L’isolement politique croissant de Gérard Latortue

Après les critiques adressées au gouvernement de Gérard Latortue par Marc Bazin du MIDH (voir l’entrée précédente), c’est au tour du porte-parole de la Convergence démocratique (anti-Aristide), Micha Gaillard, de vivement critiquer le gouvernement intérimaire pour avoir procédé à des remaniements au sein du cabinet ministériel sans consultation préalable. Il a déclaré à l’Agence haïtienne de presse (AHP) «qu'il est urgent pour la crédibilité du gouvernement d'y intégrer des représentants de secteurs ayant participé à la lutte contre le président Jean-Bertrand Aristide, dans le but de donner naissance à un leadership politique pouvant faciliter la réussite de la transition.»

Par ailleurs, toujours selon l’AHP, des habitants du quartier populaire Bel-Air affirment avoir eu une récente rencontre avec des émissaires du président intérimaire, Boniface Alexandre. On sait que ce quartier est souvent ciblé par les forces gouvernementales dans leur chasse aux présumés auteurs des récentes violences que l’on associe au mouvement Lavalas (pro-Aristide). Citons : «Dans des déclarations faites à plusieurs médias de Port-au-Prince, ces habitants ont indiqué que les émissaires de Boniface Alexandre leur auraient fait savoir que le président provisoire ne saurait absolument rien des poursuites lancées contre les partisans de Fanmi Lavalas.

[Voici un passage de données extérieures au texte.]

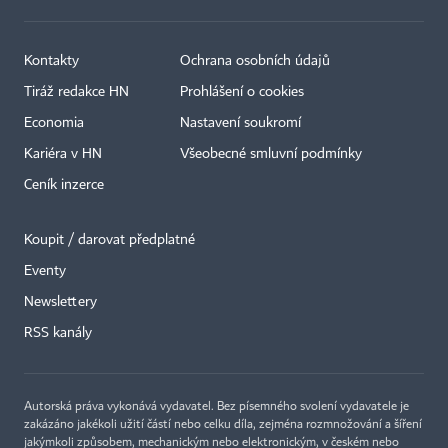
Kontakty
Ochrana osobních údajů
Tiráž redakce HN
Prohlášení o cookies
Economia
Nastavení soukromí
Kariéra v HN
Všeobecné smluvní podmínky
Ceník inzerce
Koupit / darovat předplatné
Eventy
×
Newslettery
RSS kanály
Autorská práva vykonává vydavatel. Bez písemného svolení vydavatele je
zakázáno jakékoli užití částí nebo celku díla, zejména rozmnožování a šíření
jakýmkoli způsobem, mechanickým nebo elektronickým, v českém nebo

Ils en auraient imputé toute la responsabilité au premier ministre Gérard Latortue et au ministre de la justice, Bernard Gousse.»

La présidence reconnaît donc qu’il y a des actions menées contre les militants pro-Aristide, et en rejette la responsabilité sur la primature de Gérard Latortue et son ministre de la Justice.

Il convient aussi de noter l’éditorial de l’influent Miami Herald du 19 octobre qui réclame le retour des Marines en Haïti. «Il est douloureux d’entendre M. Latortue raconter comment il a plaidé auprès des autorités étasuniennes pour qu’elles laissent en place un petit contingent de Marines, et de les voir quand même quitter. Ce contingent faisait partie de l’effectif plus important dépêché en Haïti pour stabiliser la situation après le départ du président Jean-Bertrand Aristide le 29 février. Il est maintenant clair, comme il aurait dû l’être à ce moment, que le retrait des forces U.S. était prématuré, surtout si on tient compte du rôle joué par les États-Unis dans le départ prématuré de M. Aristide. Il est temps d’envoyer de nouveau des troupes U.S.»

Critique inattendue du MIDH, sévères reproches de la Convergence démocratique, désaveu de la présidence, éditorial avec le poids qu’on lui sait dans un grand quotidien de Floride, tout porte à constater l’isolement politique croissant de Gérard Latortue et à se demander combien de temps il demeurera en poste.